CE 20 décembre 2018 n°415991 : infections nosocomiales – lien de causalité et responsabilité

06/05/2019
  1. L’appréciation du lien de causalité peut être rendue difficile en cas d’enchaînements de faits, ayant chacun joué un rôle dans la survenance du dommage. Les méthodes d’approche sont classiquement celle de « la causalité adéquate » (prise en compte du dernier des faits à l’origine du dommage partant d’une notion de « proximité » entre cause et conséquence) ou celle de « l’équivalence des conditions » (qui permet de voir dans un dommage la conséquence de plusieurs causes).

En l’espèce, l’infection nosocomiale contractée par le patient et à l’origine de son décès, avait eu pour porte d’entrée le site opératoire de la fracture causée par une chute qui trouvait elle-même son origine dans un défaut de surveillance lors de la prise en charge médicale.

Pourtant, la Cour administrative d’appel de Paris[1] n’avait pas retenu de lien de causalité direct entre la faute de surveillance et le décès, cette faute ne portant pas en elle-même, « conformément au cours normal des choses », la succession des évènements qui se sont produits et qui ont entraîné le décès.
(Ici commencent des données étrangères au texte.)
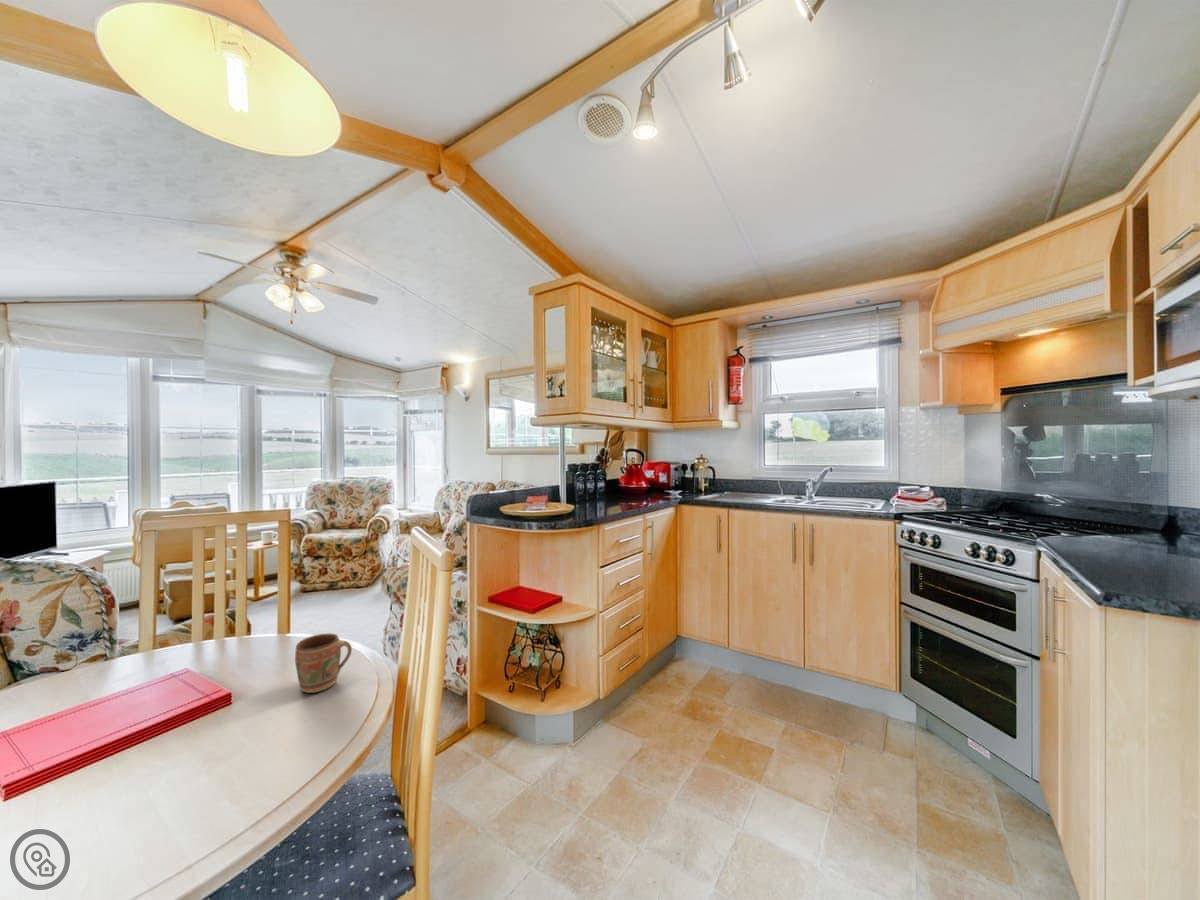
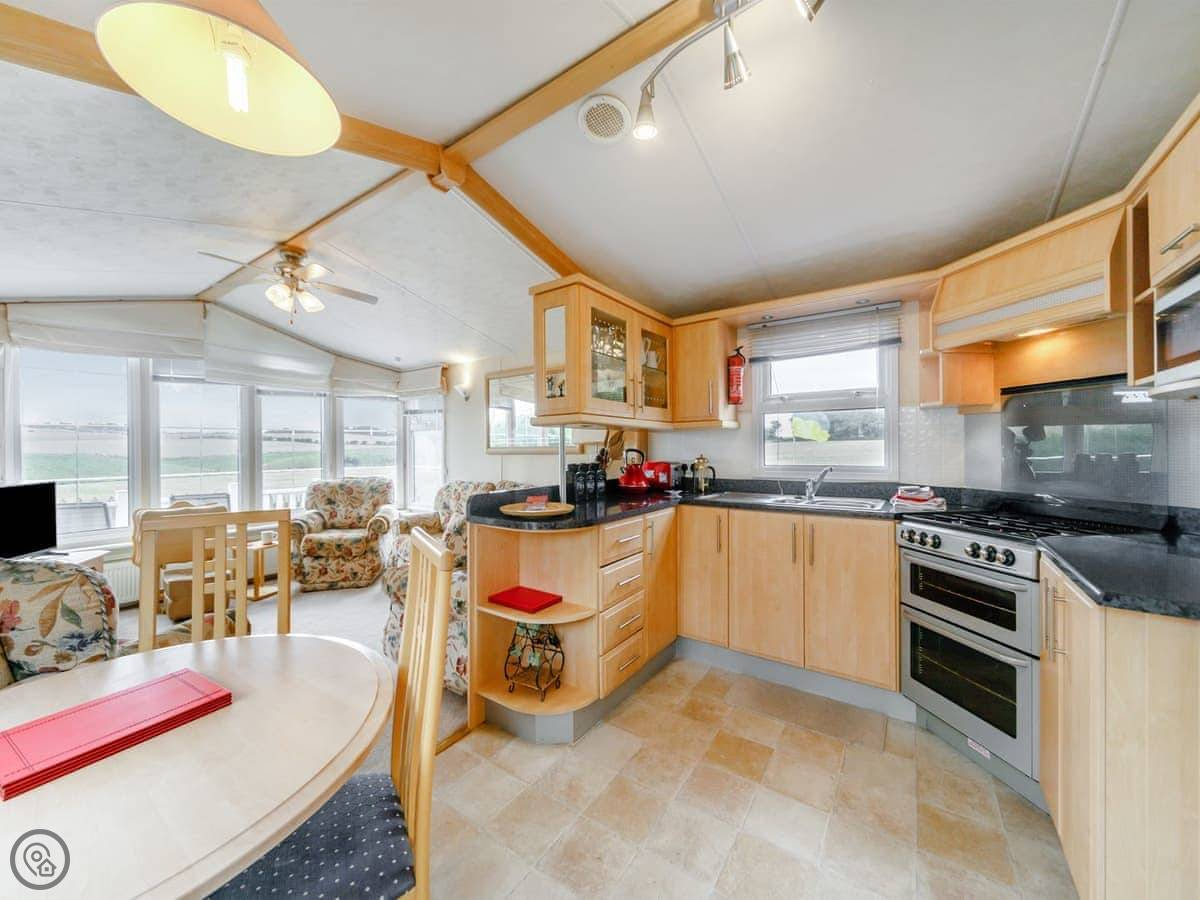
- mug [294,633,353,694]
Le Conseil d’Etat sanctionne l’arrêt qui lui est soumis pour inexacte qualification des faits dont l’enchainement aurait dû amener à retenir le lien de causalité direct entre la faute et le dommage, car la chute a été rendue possible par un manquement fautif au devoir de surveillance et la fracture consécutive à la chute a rendu nécessaire une intervention chirurgicale au cours de laquelle le patient a contracté une infection à staphylocoque.

Cette faute, si elle ne constituait pas la cause la plus proche de la réalisation du dommage, était cependant la cause première des complications infectieuses à l’origine du décès.
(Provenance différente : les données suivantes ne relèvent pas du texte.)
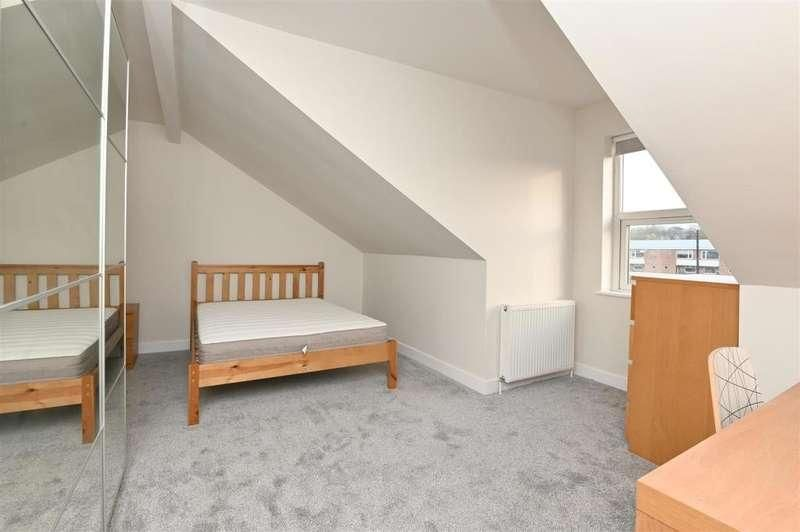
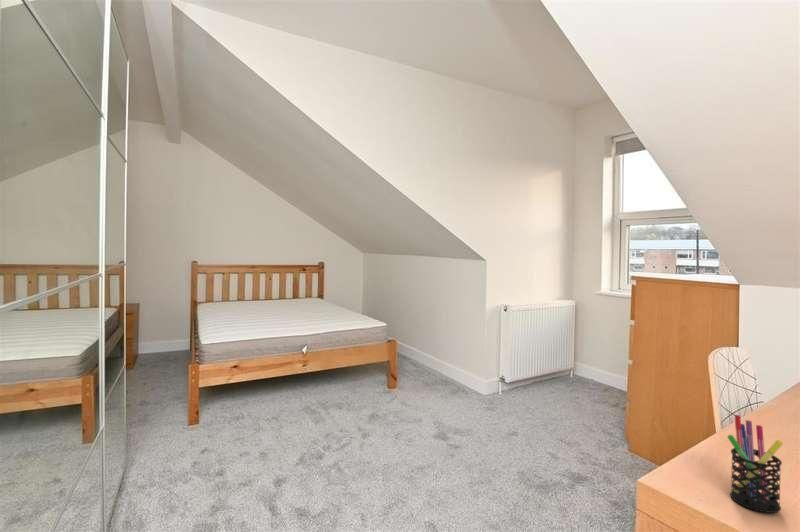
+ pen holder [727,414,784,514]
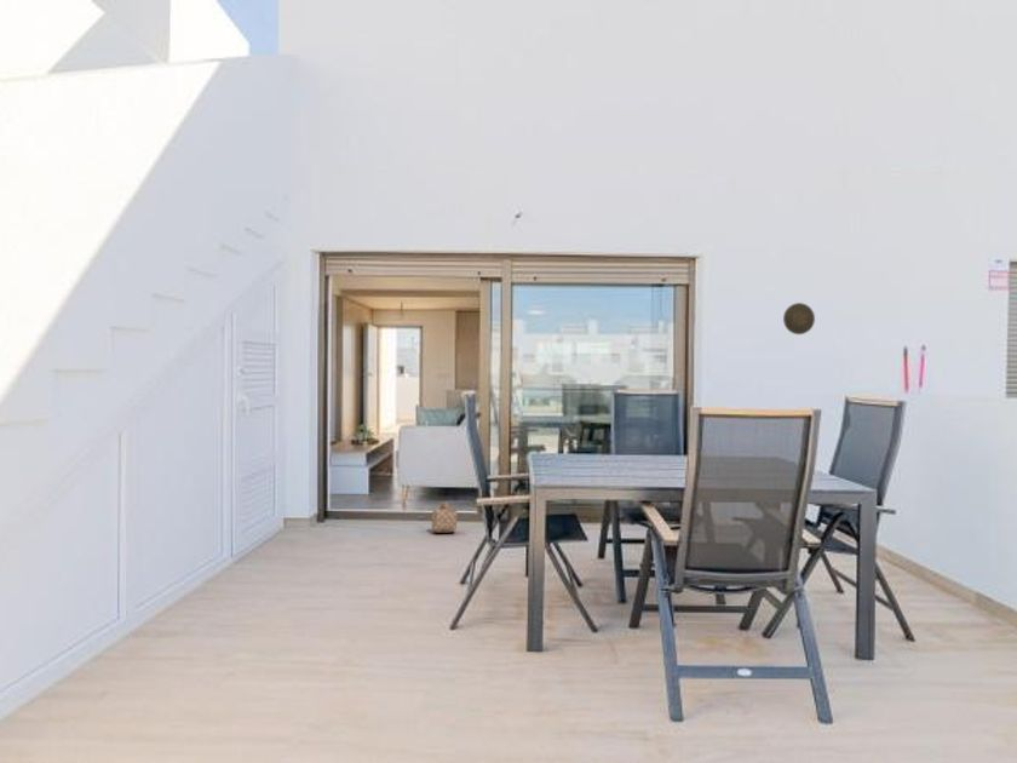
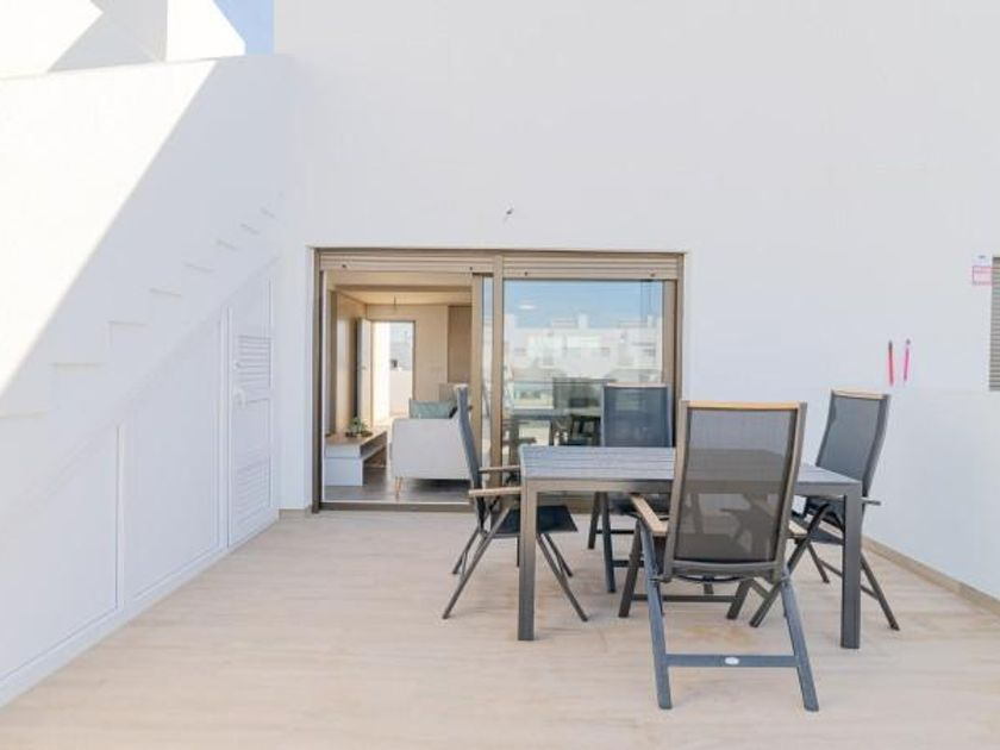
- basket [431,500,459,534]
- decorative plate [782,302,816,335]
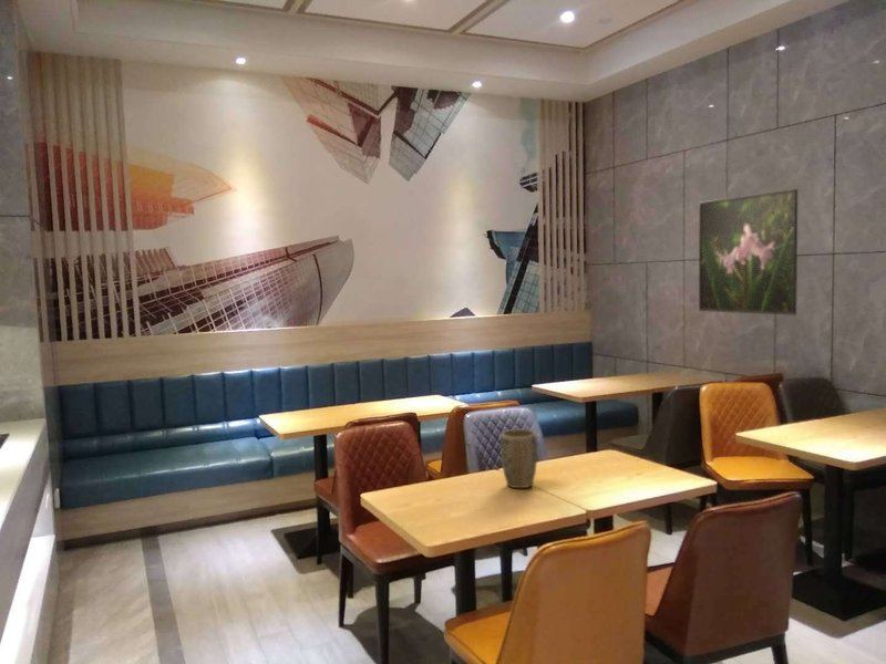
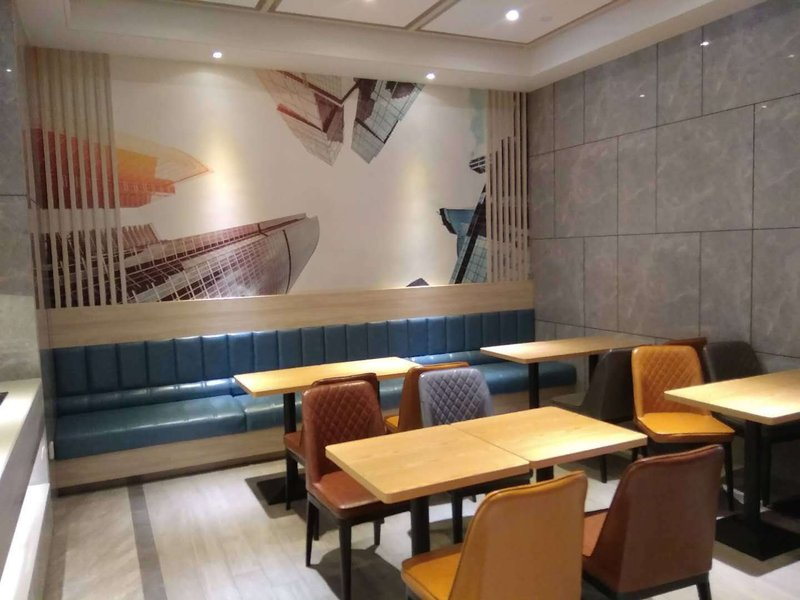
- plant pot [501,428,538,489]
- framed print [698,188,799,317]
Le conseil d’Etat a réglé l’affaire au fond et fait droit à l’action récursoire de l’ONIAM fondée sur le défaut de surveillance de l’établissement hospitalier, en constatant que la faute commise dans la prise en charge et qui a rendu nécessaire l’opération d’ostéosynthèse au cours de laquelle le patient a contracté une infection, « doit être regardée comme la cause directe des conséquences dommageables de l’infection ».

 

  1. Incidemment, le Conseil d’Etat, comme la Cour de cassation dans son arrêt du 28 septembre 2016[2], ouvre la possibilité pour les victimes d’exercer une action directe en responsabilité pour faute contre le professionnel de santé, même pour les infections nosocomiales les plus graves qui relèvent des dispositions de l’article L. 1142-1-1 du code de la santé publique[3], lorsque les fautes commises sont à l’origine de l’infection.
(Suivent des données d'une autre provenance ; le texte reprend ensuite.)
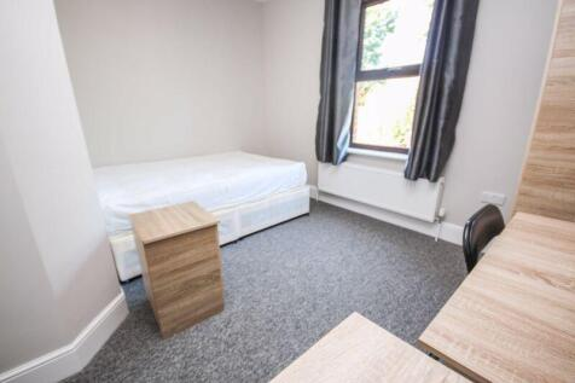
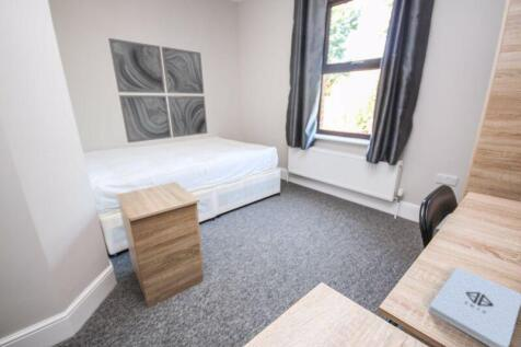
+ wall art [107,37,209,143]
+ notepad [427,266,521,347]
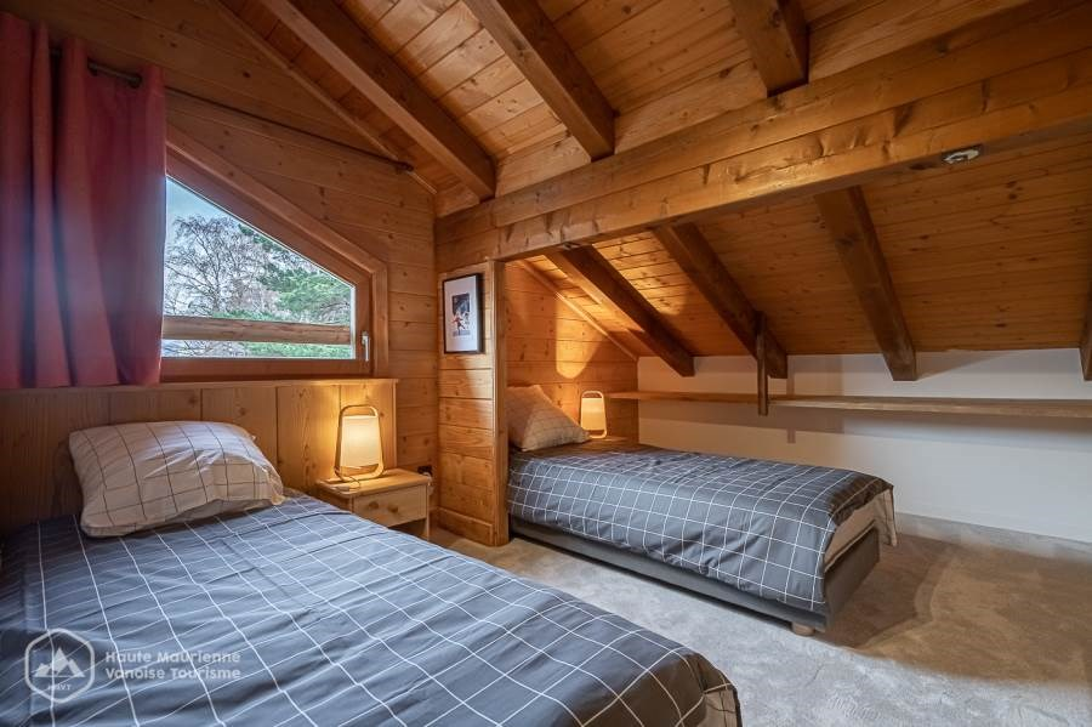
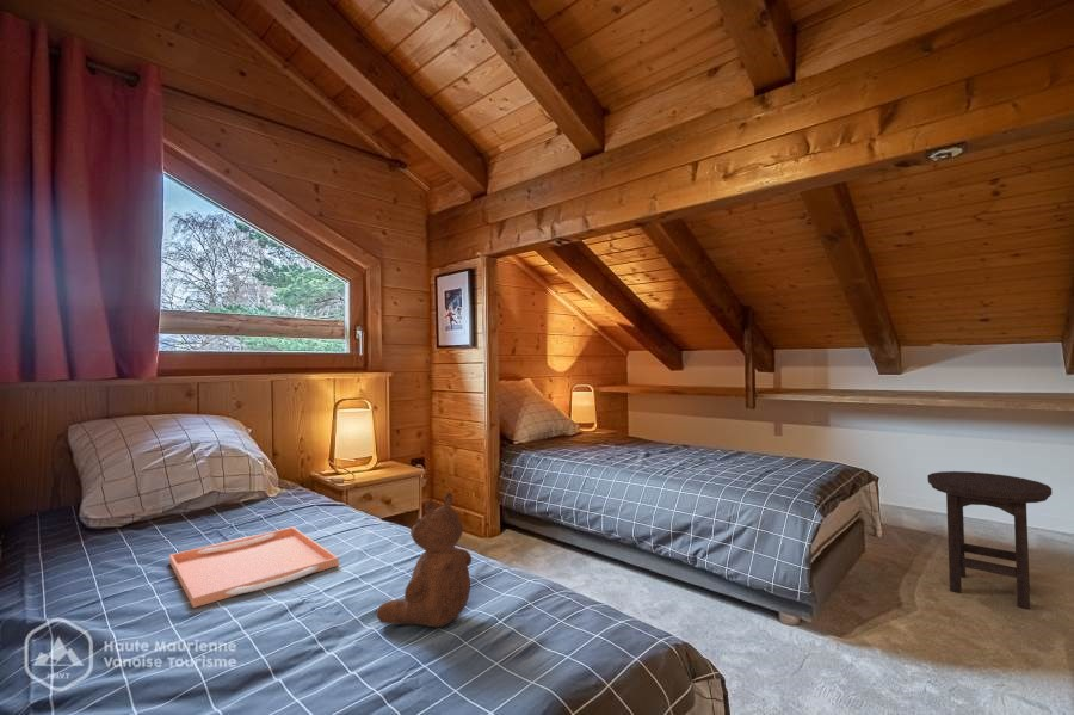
+ stool [926,470,1053,610]
+ serving tray [168,525,340,609]
+ teddy bear [376,492,473,628]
Il a été en effet rappelé, dans les mêmes termes que l’arrêt de la Cour de cassation, que « la responsabilité d’un établissement de santé au titre d’une infection nosocomiale ayant entraîné des conséquences répondant aux conditions de l’article L. 1142-1-1 ne peut être recherchée, par la victime elle-même ou ses subrogés ou par l’ONIAM dans le cadre d’une action récursoire, qu’à raison d’une faute établie à l’origine du dommage ».

[1] CAA Paris 26 septembre 2017 n°15PA03567

[2] Civ. 1ère 28 sept. 2016 n°15-16.117

[3] Ouvrent droit à réparation au titre de la solidarité nationale : 1° Les dommages résultant d’infections nosocomiales dans les établissements, services ou organismes mentionnés au premier alinéa du I de l’article L. 1142-1 correspondant à un taux d’atteinte permanente à l’intégrité physique ou psychique supérieur à 25 % déterminé par référence au barème mentionné au II du même article, ainsi que les décès provoqués par ces infections nosocomiales ; ».